Velespit.
Aslında bildiğimiz bisiklet.
Çocukluk ve gençlik dönemlerimizin en yakın arkadaşı. İyi karnelerin ödülü, kötü karnelerin teşvik primi.
Sokakların güvenli, şehirlerin küçük ve mahallelerin sitelere henüz yenilmiş olmadığı zamanların sevimli oyuncağı.
Motorlu araçlar, motosikletler, ginger’lar, skutır’lar, o ayakların altında ya da arasında çalışan şarjlı ışıklı zımbırtılar derken… Sahi ne olacak? Tarihe mi karışacak?
Yok yahu, TV, internet çıkınca radyo bitti mi? Sadece şekil değiştirdi.

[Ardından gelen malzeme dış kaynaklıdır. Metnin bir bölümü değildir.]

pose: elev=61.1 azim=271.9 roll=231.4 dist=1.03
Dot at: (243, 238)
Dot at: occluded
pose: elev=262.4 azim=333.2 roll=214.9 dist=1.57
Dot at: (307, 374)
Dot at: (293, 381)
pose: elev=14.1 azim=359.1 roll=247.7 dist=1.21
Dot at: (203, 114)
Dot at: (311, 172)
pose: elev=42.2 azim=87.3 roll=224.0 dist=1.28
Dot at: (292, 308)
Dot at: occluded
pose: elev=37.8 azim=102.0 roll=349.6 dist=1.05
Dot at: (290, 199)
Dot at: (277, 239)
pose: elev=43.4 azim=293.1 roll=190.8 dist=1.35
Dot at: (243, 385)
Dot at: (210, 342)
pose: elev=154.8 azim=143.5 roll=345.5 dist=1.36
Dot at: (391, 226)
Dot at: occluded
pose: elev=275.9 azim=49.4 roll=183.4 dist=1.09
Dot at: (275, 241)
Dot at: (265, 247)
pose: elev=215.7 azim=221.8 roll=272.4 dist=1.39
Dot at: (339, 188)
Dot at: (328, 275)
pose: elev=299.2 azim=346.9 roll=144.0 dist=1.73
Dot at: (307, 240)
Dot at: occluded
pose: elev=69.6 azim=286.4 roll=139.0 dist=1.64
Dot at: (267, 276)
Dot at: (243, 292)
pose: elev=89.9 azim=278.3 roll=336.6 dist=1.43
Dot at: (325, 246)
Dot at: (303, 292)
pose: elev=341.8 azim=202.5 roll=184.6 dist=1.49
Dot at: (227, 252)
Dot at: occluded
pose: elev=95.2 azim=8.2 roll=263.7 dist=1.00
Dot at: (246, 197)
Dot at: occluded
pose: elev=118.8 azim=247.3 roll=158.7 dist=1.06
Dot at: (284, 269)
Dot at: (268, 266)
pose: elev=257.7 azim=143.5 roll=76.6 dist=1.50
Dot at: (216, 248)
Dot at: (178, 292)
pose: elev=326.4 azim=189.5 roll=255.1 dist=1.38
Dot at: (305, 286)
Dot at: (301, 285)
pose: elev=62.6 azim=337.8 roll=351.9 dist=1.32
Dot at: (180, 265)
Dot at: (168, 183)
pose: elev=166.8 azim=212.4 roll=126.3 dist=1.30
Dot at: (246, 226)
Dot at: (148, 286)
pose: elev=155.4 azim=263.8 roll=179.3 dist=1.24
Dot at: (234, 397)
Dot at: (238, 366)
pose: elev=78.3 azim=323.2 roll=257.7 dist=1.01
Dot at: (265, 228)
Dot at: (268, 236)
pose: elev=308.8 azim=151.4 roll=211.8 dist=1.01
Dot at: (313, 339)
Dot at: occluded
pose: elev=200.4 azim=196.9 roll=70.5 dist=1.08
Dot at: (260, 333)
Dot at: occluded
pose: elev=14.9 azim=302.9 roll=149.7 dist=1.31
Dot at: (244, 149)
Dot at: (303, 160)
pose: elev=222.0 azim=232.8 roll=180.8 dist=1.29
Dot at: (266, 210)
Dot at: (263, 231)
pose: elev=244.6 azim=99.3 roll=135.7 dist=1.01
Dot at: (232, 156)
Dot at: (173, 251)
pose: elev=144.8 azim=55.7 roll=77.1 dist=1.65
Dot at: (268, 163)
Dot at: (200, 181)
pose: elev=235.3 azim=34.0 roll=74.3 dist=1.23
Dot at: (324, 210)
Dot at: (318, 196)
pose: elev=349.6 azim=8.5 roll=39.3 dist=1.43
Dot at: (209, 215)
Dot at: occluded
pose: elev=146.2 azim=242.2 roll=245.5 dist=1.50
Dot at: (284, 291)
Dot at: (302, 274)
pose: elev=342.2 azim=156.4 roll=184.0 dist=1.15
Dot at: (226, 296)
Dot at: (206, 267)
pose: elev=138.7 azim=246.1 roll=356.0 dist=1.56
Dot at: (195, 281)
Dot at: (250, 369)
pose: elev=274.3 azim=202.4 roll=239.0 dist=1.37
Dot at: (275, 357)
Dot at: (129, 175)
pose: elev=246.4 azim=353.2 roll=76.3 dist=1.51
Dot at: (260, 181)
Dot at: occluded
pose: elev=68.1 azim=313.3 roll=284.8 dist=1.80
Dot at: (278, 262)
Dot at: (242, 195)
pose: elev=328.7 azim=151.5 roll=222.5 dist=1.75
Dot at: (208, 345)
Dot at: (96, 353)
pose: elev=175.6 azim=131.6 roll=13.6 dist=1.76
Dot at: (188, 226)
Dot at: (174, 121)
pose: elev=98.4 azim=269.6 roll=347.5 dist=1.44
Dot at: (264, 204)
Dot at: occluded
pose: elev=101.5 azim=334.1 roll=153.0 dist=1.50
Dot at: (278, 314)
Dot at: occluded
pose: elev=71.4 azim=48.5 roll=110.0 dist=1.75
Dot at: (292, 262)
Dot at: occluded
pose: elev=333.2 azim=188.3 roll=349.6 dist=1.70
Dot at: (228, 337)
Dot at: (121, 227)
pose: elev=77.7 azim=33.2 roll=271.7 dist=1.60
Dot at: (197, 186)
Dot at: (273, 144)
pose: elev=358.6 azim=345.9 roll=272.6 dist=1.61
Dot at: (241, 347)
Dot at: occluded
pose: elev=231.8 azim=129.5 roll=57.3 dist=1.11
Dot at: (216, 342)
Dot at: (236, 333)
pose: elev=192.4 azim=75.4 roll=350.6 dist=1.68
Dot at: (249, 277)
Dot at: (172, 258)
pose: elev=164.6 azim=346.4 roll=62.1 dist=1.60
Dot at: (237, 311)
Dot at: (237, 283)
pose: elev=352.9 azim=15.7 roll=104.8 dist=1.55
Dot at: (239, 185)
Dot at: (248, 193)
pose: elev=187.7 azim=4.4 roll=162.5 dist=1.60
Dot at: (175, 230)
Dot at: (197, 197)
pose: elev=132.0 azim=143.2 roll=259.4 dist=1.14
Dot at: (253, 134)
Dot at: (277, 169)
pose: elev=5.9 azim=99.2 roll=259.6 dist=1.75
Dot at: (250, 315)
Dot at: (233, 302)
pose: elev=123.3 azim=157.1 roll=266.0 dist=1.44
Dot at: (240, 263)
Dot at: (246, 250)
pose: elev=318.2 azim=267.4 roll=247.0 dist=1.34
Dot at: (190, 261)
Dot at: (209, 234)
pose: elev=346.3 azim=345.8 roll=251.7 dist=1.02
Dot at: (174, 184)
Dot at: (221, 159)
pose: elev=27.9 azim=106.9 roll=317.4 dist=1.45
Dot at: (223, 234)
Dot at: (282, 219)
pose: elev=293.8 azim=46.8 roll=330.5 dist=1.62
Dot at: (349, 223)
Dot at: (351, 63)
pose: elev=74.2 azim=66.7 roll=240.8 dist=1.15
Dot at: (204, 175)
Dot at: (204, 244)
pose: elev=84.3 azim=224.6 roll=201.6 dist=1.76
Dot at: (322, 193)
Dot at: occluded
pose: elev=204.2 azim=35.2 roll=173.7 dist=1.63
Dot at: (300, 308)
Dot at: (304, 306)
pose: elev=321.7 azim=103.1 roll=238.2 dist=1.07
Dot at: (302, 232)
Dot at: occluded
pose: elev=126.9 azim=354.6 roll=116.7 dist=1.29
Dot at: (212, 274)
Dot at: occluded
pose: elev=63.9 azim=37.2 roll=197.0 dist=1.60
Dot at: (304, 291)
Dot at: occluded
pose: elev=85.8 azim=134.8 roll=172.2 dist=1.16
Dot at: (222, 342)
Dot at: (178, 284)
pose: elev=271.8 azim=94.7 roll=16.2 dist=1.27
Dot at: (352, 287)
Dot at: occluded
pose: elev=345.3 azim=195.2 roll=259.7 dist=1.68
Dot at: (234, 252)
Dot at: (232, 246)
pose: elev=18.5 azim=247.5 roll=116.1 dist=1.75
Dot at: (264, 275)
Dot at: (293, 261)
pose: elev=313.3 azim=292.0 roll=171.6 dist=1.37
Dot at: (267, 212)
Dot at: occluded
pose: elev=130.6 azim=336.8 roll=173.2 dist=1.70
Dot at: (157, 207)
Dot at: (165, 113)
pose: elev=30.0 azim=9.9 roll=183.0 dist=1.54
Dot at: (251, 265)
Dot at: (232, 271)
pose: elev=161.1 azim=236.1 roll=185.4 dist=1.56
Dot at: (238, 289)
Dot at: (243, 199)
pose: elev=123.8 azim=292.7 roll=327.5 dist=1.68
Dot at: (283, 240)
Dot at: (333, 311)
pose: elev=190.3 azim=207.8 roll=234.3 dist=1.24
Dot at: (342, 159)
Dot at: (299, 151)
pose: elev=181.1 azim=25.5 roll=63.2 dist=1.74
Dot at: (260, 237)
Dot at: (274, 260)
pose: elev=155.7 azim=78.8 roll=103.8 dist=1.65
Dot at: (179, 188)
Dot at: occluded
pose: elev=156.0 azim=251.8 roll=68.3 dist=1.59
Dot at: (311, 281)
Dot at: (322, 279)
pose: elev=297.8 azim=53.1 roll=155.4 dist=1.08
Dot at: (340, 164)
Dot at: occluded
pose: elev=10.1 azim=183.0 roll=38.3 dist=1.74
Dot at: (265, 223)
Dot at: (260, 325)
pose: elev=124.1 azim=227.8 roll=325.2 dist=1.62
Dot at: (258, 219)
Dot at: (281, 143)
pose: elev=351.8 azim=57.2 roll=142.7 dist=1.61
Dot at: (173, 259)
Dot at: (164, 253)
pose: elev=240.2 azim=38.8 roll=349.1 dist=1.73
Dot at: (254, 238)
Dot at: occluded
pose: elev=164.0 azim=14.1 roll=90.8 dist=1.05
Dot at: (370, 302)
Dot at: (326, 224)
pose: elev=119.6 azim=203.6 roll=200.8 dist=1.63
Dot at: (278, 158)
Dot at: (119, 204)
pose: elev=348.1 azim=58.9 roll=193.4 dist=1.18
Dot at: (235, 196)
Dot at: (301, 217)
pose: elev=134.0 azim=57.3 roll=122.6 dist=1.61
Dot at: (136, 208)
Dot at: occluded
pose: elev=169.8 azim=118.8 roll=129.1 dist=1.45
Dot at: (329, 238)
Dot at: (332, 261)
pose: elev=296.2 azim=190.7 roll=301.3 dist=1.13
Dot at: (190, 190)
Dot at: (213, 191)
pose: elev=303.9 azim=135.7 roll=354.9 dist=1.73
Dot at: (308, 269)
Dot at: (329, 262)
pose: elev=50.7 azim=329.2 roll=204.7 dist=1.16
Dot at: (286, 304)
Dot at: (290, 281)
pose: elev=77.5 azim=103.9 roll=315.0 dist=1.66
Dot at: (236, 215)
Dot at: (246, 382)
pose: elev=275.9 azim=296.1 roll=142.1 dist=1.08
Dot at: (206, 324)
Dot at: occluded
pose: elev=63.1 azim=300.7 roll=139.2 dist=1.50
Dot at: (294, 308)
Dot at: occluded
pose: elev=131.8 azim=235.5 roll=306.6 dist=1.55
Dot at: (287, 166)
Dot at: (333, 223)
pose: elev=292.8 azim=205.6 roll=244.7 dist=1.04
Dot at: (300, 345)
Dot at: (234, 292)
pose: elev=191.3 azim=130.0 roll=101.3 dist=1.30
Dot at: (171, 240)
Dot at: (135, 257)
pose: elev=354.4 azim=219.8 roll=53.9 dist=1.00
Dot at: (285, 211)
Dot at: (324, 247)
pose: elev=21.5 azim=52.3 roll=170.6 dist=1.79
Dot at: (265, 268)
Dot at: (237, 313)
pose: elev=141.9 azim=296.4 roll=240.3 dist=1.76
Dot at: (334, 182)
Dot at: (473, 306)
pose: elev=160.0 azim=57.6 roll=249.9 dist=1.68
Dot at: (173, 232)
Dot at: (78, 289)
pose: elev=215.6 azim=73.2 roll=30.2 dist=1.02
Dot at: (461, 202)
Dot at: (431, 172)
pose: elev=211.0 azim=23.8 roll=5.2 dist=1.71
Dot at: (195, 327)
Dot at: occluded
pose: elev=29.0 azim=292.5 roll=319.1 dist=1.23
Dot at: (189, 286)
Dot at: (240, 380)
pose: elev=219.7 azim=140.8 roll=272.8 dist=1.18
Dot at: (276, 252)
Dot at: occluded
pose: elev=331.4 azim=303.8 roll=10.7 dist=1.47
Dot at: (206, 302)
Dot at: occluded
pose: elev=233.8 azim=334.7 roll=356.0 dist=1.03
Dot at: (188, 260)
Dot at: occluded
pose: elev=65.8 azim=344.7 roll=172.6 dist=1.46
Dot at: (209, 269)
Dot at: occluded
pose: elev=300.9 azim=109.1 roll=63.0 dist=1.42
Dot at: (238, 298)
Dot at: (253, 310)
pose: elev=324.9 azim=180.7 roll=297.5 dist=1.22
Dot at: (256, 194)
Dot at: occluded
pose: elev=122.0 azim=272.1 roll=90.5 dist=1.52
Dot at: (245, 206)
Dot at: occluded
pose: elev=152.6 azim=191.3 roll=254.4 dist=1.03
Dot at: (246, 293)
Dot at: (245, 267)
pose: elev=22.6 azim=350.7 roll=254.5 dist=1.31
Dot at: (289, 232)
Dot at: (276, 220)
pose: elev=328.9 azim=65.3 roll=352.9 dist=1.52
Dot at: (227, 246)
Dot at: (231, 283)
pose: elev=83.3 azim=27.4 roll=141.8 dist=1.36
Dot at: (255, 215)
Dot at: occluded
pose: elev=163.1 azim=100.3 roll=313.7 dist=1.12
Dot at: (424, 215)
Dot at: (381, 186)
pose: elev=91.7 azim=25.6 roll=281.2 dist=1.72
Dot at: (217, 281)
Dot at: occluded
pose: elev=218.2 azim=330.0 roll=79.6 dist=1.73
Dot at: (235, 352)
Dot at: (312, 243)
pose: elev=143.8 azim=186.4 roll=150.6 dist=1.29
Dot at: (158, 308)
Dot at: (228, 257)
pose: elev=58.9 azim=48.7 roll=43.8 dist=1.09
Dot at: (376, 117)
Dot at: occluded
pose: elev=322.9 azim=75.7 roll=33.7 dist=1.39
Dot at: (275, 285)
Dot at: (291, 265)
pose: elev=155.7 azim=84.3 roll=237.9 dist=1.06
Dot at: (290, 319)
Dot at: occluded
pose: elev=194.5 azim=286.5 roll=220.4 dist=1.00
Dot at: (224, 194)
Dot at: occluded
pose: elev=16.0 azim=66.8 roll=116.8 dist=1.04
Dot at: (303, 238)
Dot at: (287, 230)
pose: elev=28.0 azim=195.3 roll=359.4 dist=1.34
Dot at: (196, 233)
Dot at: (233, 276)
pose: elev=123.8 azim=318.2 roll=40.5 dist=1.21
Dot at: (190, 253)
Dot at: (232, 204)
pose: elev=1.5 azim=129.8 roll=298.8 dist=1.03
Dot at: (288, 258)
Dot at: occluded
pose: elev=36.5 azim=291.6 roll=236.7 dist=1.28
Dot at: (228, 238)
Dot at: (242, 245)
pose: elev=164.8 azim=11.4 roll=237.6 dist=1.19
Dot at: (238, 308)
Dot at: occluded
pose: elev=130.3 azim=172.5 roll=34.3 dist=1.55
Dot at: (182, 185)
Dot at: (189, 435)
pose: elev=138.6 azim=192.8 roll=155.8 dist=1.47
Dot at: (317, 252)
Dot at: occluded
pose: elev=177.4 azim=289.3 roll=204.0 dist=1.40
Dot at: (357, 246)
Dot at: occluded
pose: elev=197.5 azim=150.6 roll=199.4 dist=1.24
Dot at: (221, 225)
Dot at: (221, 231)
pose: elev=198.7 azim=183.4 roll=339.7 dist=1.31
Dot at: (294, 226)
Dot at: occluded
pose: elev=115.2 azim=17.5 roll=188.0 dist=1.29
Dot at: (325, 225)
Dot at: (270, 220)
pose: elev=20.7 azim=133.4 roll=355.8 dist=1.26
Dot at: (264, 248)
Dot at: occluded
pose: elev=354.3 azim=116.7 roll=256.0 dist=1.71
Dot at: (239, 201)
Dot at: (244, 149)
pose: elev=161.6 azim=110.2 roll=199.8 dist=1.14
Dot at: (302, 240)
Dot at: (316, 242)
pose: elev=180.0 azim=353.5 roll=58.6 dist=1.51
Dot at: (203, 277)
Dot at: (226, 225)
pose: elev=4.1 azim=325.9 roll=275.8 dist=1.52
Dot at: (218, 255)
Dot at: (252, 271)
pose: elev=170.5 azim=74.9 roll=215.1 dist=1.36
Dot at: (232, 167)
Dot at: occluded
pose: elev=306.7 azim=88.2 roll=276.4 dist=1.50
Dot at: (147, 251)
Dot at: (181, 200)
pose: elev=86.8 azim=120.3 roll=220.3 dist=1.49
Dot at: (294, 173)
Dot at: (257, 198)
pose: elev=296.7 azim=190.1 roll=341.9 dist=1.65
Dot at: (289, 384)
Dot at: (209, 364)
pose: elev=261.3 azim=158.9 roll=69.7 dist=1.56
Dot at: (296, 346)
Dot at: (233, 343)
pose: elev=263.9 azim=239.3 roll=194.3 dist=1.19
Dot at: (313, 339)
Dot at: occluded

Bitmez, bitmez elbet.
“Bisiklet daima yaşayacak” desek çok mu iddialı olur?
Bilemeyiz, göreceğiz.
Benim hikayem başka.
25 yıl önce son kez bindiğim bisikletle yeniden tanışma, barışma hikayem.
Bir de nasıl oldu da arabamı bırakıp bisiklete geçtim, onu anlatacağım.
***
Minik oğluma minik bir araba almak için yola koyuldum.
Ara-tara, sor-soruştur derken buldum bir dükkan. Arabayı seçtim. Montajı için beklerken dükkandaki bisikletlere gözüm kaydı. Öyle uzun zaman olmuş ki bisikletlerin üzerinde hayal bile edemedim kendimi.
Sonra ne olduysa oldu. Orhan Veli’nin dediği gibi “Her şey birdenbire oldu.”
O “Kaç para bu bisiklet” sorusunu sormamalıydım galiba, orada koptu film.
“Kaç para ulan bir bisiklet” gibi İbrahim Tatlıses tonlamasıyla canlandırmayın zihninizde. Pazarlığa giriş cümlesiydi benimki. Bir de tipik Türk pazarlığı, birinci ürünü aldık, ikincide iskonto beklentisi…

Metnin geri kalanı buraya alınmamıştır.